> **Selected extract**:
────

Question

Adult tickets to an amusement park cost x dollars. Children's tickets cost y dollars. The Henson family bought 3 adult and 1 child tickets for $207. The Garcia family bought 2 adult and 3 child tickets for $201.

Answer 1

Answer:

Adult tickets (x) were bought for $45 while children tickets (y) at $28

Step-by-step explanation:

Complete question

(Adult tickets to Space City amusement park cost x dollars. Children's tickets cost y dollars. The Henson family bought 3 adult and 1 child tickets for $163. The Garcia family bought 2 adult and 3 child tickets for $174. a. Write equations to represent the Hensons' cost and the Garcias' cost. Hensons' cost: _, Garcias' cost: _. b. Solve the system. adult ticket price: _. Child ticket price:)

a).

Henson's family bought 3 adult tickets and 1 child ticket for $163

3x + y = 163.

────

> **Supplied material**:
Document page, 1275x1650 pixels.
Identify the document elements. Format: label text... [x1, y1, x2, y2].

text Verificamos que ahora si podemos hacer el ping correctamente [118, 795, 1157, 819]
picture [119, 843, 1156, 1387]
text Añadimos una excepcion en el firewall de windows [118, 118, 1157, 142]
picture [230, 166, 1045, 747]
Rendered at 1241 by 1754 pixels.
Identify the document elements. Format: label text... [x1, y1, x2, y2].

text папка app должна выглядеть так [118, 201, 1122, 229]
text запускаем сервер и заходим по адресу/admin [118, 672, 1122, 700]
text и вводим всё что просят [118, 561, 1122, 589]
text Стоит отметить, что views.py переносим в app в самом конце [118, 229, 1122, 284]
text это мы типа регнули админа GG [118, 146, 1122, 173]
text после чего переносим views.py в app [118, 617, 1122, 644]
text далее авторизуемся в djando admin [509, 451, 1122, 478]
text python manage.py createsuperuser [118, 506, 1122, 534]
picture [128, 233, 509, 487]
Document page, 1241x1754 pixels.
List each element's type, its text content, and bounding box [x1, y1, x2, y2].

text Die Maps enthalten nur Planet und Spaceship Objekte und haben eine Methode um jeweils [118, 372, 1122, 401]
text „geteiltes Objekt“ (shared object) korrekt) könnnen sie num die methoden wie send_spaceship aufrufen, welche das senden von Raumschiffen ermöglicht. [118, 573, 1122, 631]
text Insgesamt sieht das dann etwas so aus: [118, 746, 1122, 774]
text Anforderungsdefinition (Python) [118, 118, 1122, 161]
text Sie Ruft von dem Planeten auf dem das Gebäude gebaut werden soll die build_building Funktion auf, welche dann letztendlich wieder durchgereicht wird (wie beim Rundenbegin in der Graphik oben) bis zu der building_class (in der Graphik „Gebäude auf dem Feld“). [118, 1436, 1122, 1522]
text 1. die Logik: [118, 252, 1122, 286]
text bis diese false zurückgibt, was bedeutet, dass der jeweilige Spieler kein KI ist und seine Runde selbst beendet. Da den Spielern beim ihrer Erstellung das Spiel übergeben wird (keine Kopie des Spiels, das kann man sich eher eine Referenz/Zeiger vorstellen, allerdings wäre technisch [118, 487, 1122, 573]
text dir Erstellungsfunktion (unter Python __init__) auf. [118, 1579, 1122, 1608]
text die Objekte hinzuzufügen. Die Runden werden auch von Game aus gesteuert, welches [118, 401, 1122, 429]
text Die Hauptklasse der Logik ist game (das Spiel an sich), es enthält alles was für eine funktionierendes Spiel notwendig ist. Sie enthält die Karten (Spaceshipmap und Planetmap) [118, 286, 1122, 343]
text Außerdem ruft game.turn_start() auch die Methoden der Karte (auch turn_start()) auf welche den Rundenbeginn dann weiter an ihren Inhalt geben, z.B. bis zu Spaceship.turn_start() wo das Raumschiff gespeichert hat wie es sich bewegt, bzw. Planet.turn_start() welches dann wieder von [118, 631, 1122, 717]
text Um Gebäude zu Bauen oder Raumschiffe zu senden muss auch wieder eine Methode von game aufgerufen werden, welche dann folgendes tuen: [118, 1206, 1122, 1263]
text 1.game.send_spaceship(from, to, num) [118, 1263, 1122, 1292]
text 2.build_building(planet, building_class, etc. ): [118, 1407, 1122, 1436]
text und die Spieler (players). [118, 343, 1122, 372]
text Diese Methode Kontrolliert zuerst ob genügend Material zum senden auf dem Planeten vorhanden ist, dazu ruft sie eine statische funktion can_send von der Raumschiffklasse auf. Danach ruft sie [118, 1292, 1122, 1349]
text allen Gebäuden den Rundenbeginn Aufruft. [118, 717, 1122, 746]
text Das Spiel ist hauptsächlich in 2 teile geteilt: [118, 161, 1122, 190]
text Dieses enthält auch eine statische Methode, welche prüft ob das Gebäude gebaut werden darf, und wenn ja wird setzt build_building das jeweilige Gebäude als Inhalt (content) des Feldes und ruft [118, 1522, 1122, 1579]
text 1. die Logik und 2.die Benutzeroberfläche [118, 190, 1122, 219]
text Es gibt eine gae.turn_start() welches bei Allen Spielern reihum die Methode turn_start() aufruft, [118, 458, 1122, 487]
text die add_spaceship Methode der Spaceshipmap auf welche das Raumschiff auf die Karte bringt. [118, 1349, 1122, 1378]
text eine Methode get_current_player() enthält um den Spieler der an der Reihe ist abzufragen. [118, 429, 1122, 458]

────

> **Directives**:
- a) Could you extract, word for word, the part of the ticket-price thread starting with "Adult tickets (x)" and going on through "Child ticket price:)"?
- b) Can you give the listing's lines again, starting with the line with "text папка app" and going on through the line with "text далее авторизуемся", with "views.py" replaced by "models.py" and nothing else changed? Return only those lines.

> **Solved tasks**:
- a)
Adult tickets (x) were bought for $45 while children tickets (y) at $28

Step-by-step explanation:

Complete question

(Adult tickets to Space City amusement park cost x dollars. Children's tickets cost y dollars. The Henson family bought 3 adult and 1 child tickets for $163. The Garcia family bought 2 adult and 3 child tickets for $174. a. Write equations to represent the Hensons' cost and the Garcias' cost. Hensons' cost: _, Garcias' cost: _. b. Solve the system. adult ticket price: _. Child ticket price:)

- b)
text папка app должна выглядеть так [118, 201, 1122, 229]
text запускаем сервер и заходим по адресу/admin [118, 672, 1122, 700]
text и вводим всё что просят [118, 561, 1122, 589]
text Стоит отметить, что models.py переносим в app в самом конце [118, 229, 1122, 284]
text это мы типа регнули админа GG [118, 146, 1122, 173]
text после чего переносим models.py в app [118, 617, 1122, 644]
text далее авторизуемся в djando admin [509, 451, 1122, 478]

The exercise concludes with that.